* **What you are asked to do**
Repeat the whole listing below exactly as it reads.

————————

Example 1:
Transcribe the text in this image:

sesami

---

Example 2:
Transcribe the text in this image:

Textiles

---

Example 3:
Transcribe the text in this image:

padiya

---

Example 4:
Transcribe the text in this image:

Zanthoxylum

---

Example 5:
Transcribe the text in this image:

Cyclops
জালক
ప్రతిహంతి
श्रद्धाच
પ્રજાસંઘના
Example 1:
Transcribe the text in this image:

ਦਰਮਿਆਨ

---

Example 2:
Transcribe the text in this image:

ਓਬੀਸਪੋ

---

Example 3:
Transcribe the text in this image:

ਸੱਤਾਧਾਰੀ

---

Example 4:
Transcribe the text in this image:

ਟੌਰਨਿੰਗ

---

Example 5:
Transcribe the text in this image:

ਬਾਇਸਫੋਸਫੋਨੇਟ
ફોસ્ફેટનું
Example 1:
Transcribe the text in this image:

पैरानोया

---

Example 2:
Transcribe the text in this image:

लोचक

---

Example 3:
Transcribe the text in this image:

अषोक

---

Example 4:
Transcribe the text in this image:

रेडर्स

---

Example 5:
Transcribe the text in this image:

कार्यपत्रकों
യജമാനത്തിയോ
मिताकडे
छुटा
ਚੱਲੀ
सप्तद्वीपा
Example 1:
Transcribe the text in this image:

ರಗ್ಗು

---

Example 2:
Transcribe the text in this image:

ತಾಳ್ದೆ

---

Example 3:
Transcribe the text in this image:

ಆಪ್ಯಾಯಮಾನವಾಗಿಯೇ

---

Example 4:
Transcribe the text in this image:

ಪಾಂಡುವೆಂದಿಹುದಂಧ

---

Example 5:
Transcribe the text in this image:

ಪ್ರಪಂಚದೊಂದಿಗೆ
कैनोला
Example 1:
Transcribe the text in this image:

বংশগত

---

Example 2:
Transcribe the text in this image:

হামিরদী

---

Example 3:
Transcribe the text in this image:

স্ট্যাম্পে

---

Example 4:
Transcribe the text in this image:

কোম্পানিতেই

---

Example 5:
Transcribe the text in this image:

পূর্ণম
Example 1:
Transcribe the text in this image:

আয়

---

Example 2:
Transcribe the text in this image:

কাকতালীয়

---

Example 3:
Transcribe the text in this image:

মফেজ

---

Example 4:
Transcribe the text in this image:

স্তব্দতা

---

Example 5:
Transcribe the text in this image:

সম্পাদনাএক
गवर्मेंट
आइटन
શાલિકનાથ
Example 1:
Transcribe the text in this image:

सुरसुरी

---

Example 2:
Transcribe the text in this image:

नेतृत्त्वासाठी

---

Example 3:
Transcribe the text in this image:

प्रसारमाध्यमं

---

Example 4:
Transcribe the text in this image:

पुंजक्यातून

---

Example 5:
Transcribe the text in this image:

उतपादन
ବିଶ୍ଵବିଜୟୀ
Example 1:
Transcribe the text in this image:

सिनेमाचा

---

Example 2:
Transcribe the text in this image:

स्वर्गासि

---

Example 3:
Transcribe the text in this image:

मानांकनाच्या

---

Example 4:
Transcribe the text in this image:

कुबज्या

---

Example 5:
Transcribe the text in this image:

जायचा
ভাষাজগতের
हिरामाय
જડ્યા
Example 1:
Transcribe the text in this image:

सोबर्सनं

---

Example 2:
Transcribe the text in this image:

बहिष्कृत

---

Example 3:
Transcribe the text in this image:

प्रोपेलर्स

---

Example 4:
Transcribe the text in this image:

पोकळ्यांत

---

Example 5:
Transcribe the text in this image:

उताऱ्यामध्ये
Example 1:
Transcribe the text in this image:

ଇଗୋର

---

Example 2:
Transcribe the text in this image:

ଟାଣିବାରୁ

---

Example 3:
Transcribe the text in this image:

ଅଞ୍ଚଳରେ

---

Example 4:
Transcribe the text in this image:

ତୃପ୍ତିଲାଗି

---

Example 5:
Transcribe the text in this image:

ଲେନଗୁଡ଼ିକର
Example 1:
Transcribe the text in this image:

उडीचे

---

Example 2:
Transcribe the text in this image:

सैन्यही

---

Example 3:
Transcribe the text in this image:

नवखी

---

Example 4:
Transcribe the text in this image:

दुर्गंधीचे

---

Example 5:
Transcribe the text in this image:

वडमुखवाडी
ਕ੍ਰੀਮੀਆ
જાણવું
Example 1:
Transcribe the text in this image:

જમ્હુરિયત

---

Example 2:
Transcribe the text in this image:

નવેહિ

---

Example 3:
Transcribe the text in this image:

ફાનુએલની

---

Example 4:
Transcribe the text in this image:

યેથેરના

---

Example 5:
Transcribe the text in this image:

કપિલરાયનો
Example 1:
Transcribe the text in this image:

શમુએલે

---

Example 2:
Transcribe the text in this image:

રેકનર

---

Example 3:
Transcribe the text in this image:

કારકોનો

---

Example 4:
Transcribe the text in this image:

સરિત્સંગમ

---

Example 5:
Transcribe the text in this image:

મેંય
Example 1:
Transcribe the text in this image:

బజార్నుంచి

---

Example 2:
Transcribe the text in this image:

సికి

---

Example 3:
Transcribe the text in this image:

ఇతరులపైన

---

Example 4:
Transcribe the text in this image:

————————

* **Reply to the exercise**
Example 1:
Transcribe the text in this image:

sesami

---

Example 2:
Transcribe the text in this image:

Textiles

---

Example 3:
Transcribe the text in this image:

padiya

---

Example 4:
Transcribe the text in this image:

Zanthoxylum

---

Example 5:
Transcribe the text in this image:

Cyclops
জালক
ప్రతిహంతి
श्रद्धाच
પ્રજાસંઘના
Example 1:
Transcribe the text in this image:

ਦਰਮਿਆਨ

---

Example 2:
Transcribe the text in this image:

ਓਬੀਸਪੋ

---

Example 3:
Transcribe the text in this image:

ਸੱਤਾਧਾਰੀ

---

Example 4:
Transcribe the text in this image:

ਟੌਰਨਿੰਗ

---

Example 5:
Transcribe the text in this image:

ਬਾਇਸਫੋਸਫੋਨੇਟ
ફોસ્ફેટનું
Example 1:
Transcribe the text in this image:

पैरानोया

---

Example 2:
Transcribe the text in this image:

लोचक

---

Example 3:
Transcribe the text in this image:

अषोक

---

Example 4:
Transcribe the text in this image:

रेडर्स

---

Example 5:
Transcribe the text in this image:

कार्यपत्रकों
യജമാനത്തിയോ
मिताकडे
छुटा
ਚੱਲੀ
सप्तद्वीपा
Example 1:
Transcribe the text in this image:

ರಗ್ಗು

---

Example 2:
Transcribe the text in this image:

ತಾಳ್ದೆ

---

Example 3:
Transcribe the text in this image:

ಆಪ್ಯಾಯಮಾನವಾಗಿಯೇ

---

Example 4:
Transcribe the text in this image:

ಪಾಂಡುವೆಂದಿಹುದಂಧ

---

Example 5:
Transcribe the text in this image:

ಪ್ರಪಂಚದೊಂದಿಗೆ
कैनोला
Example 1:
Transcribe the text in this image:

বংশগত

---

Example 2:
Transcribe the text in this image:

হামিরদী

---

Example 3:
Transcribe the text in this image:

স্ট্যাম্পে

---

Example 4:
Transcribe the text in this image:

কোম্পানিতেই

---

Example 5:
Transcribe the text in this image:

পূর্ণম
Example 1:
Transcribe the text in this image:

আয়

---

Example 2:
Transcribe the text in this image:

কাকতালীয়

---

Example 3:
Transcribe the text in this image:

মফেজ

---

Example 4:
Transcribe the text in this image:

স্তব্দতা

---

Example 5:
Transcribe the text in this image:

সম্পাদনাএক
गवर्मेंट
आइटन
શાલિકનાથ
Example 1:
Transcribe the text in this image:

सुरसुरी

---

Example 2:
Transcribe the text in this image:

नेतृत्त्वासाठी

---

Example 3:
Transcribe the text in this image:

प्रसारमाध्यमं

---

Example 4:
Transcribe the text in this image:

पुंजक्यातून

---

Example 5:
Transcribe the text in this image:

उतपादन
ବିଶ୍ଵବିଜୟୀ
Example 1:
Transcribe the text in this image:

सिनेमाचा

---

Example 2:
Transcribe the text in this image:

स्वर्गासि

---

Example 3:
Transcribe the text in this image:

मानांकनाच्या

---

Example 4:
Transcribe the text in this image:

कुबज्या

---

Example 5:
Transcribe the text in this image:

जायचा
ভাষাজগতের
हिरामाय
જડ્યા
Example 1:
Transcribe the text in this image:

सोबर्सनं

---

Example 2:
Transcribe the text in this image:

बहिष्कृत

---

Example 3:
Transcribe the text in this image:

प्रोपेलर्स

---

Example 4:
Transcribe the text in this image:

पोकळ्यांत

---

Example 5:
Transcribe the text in this image:

उताऱ्यामध्ये
Example 1:
Transcribe the text in this image:

ଇଗୋର

---

Example 2:
Transcribe the text in this image:

ଟାଣିବାରୁ

---

Example 3:
Transcribe the text in this image:

ଅଞ୍ଚଳରେ

---

Example 4:
Transcribe the text in this image:

ତୃପ୍ତିଲାଗି

---

Example 5:
Transcribe the text in this image:

ଲେନଗୁଡ଼ିକର
Example 1:
Transcribe the text in this image:

उडीचे

---

Example 2:
Transcribe the text in this image:

सैन्यही

---

Example 3:
Transcribe the text in this image:

नवखी

---

Example 4:
Transcribe the text in this image:

दुर्गंधीचे

---

Example 5:
Transcribe the text in this image:

वडमुखवाडी
ਕ੍ਰੀਮੀਆ
જાણવું
Example 1:
Transcribe the text in this image:

જમ્હુરિયત

---

Example 2:
Transcribe the text in this image:

નવેહિ

---

Example 3:
Transcribe the text in this image:

ફાનુએલની

---

Example 4:
Transcribe the text in this image:

યેથેરના

---

Example 5:
Transcribe the text in this image:

કપિલરાયનો
Example 1:
Transcribe the text in this image:

શમુએલે

---

Example 2:
Transcribe the text in this image:

રેકનર

---

Example 3:
Transcribe the text in this image:

કારકોનો

---

Example 4:
Transcribe the text in this image:

સરિત્સંગમ

---

Example 5:
Transcribe the text in this image:

મેંય
Example 1:
Transcribe the text in this image:

బజార్నుంచి

---

Example 2:
Transcribe the text in this image:

సికి

---

Example 3:
Transcribe the text in this image:

ఇతరులపైన

---

Example 4:
Transcribe the text in this image:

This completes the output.